Background: We are given two groups $G,H$ generated by two elements, say $G=\langle a,b\rangle$ and $H=\langle c,d\rangle$. Further suppose that the orders of $a,b,c,d$ are finite and $\{|a|,|b|\}\neq\{|c|,|d|\}$. Can we conclude that $G\not\cong H$?
Motivation: I have two groups $G$ and $H$, both being non-Abelian and of order 8 (in fact, $G$ is the quaternion group and $H$ is the dihedral group of degree 4), and I know a set of generators for both of the two groups, say $\{a,b\}$ and $\{c,d\}$ correspondingly. I want to show that $G$ is not isomorphic to $H$ since $|a|=|b|=|d|=4$ but $|c|=2$, where $|a|$ is the order of $a\in G$.

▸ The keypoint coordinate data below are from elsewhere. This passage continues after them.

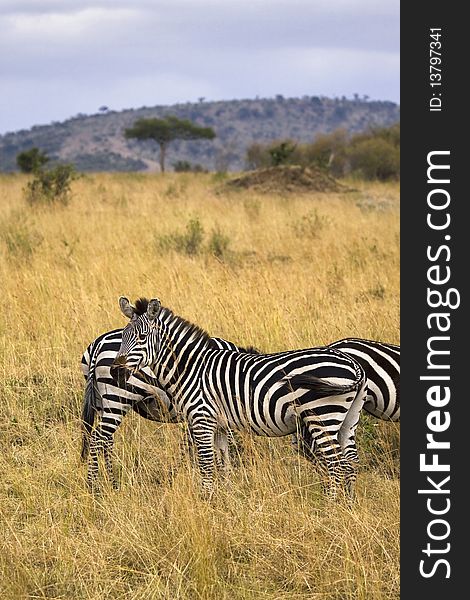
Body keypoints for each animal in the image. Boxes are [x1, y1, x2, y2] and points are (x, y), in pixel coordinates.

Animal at [80, 324, 258, 488]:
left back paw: (113, 484)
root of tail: (99, 342)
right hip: (118, 397)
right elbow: (205, 447)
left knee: (106, 440)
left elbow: (194, 446)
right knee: (97, 438)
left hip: (102, 402)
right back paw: (93, 487)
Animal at [113, 298, 368, 500]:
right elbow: (223, 463)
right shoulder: (219, 424)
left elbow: (206, 464)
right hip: (348, 419)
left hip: (322, 416)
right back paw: (348, 505)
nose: (116, 371)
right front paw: (225, 498)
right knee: (350, 462)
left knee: (335, 463)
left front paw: (206, 500)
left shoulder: (201, 418)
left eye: (142, 337)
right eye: (123, 337)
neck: (191, 369)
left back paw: (330, 506)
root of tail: (353, 364)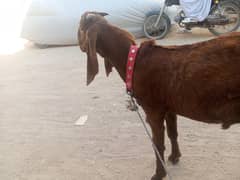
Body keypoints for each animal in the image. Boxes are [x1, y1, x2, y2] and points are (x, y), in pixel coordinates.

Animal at [78, 11, 240, 180]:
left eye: (80, 27)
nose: (80, 45)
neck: (133, 61)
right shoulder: (169, 107)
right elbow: (172, 133)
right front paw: (174, 157)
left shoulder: (153, 109)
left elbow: (157, 144)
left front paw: (159, 174)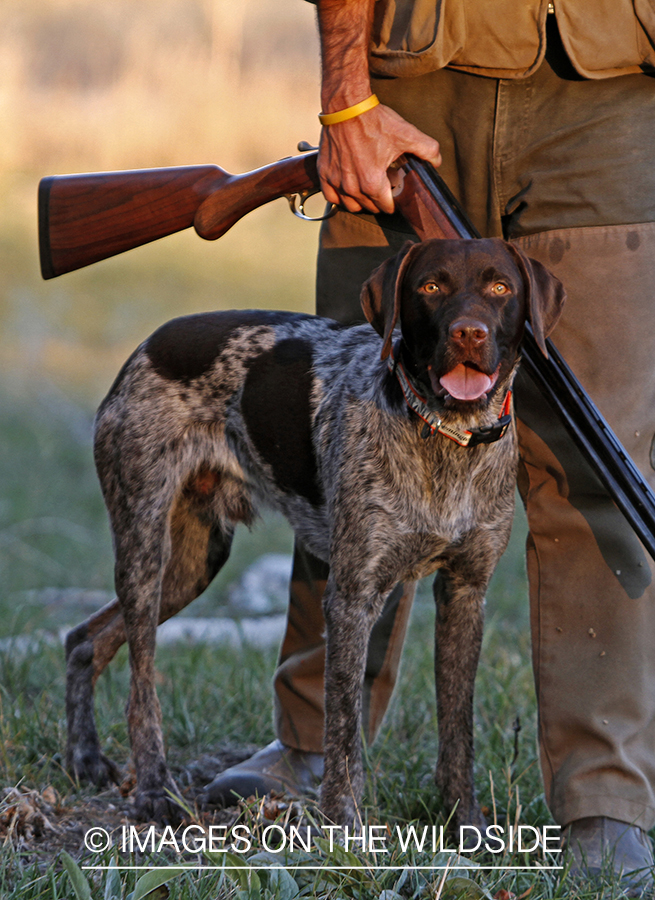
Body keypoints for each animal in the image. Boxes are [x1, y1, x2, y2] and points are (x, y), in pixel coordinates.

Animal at [62, 237, 564, 828]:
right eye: (431, 286)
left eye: (501, 287)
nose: (469, 333)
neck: (447, 435)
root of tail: (148, 344)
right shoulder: (351, 597)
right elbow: (343, 726)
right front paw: (344, 823)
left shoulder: (466, 591)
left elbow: (457, 726)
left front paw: (464, 822)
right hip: (144, 543)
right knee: (142, 687)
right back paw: (152, 791)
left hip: (191, 565)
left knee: (83, 639)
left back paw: (84, 759)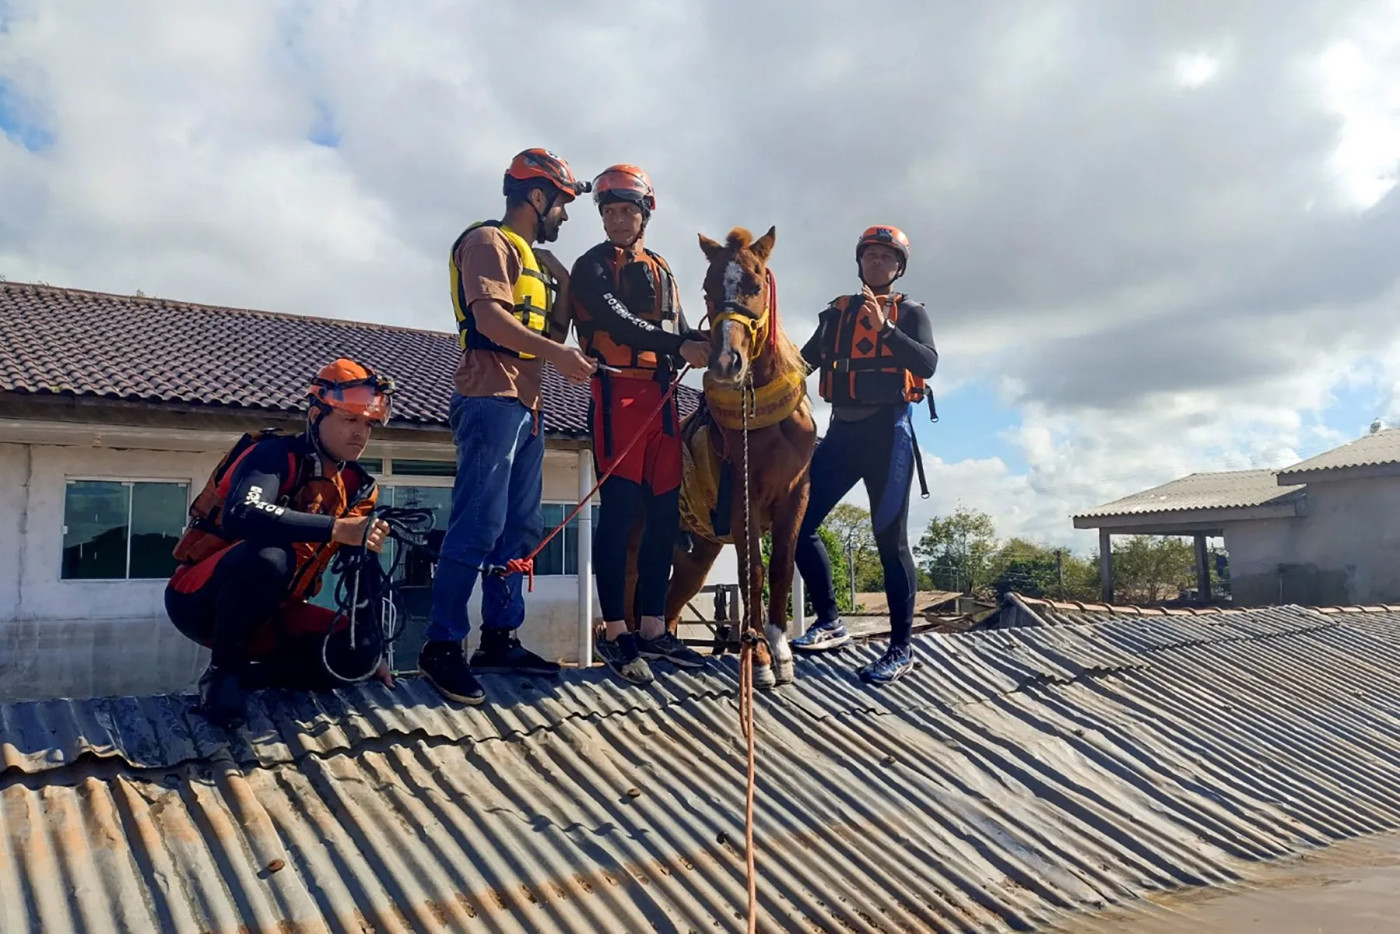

No, take $G=H=\mathbb{Z}_4$ which has two sets of generators $\langle 1,2\rangle$ and $\langle 1, 3\rangle$. They satisfy the assumption but the order equalities don't follow.
For non-cyclic case note that if $\langle a, b\rangle$ generates a group then so does $\langle a, ab\rangle$. Now for any integers $n,m,r>1$ there is a (finite) group $G$ and elements $a,b\in G$ such that $|a|=n$, $|b|=m$ and $|ab|=r$. For details see Theorem 1.64 here. That gives you more counterexamples.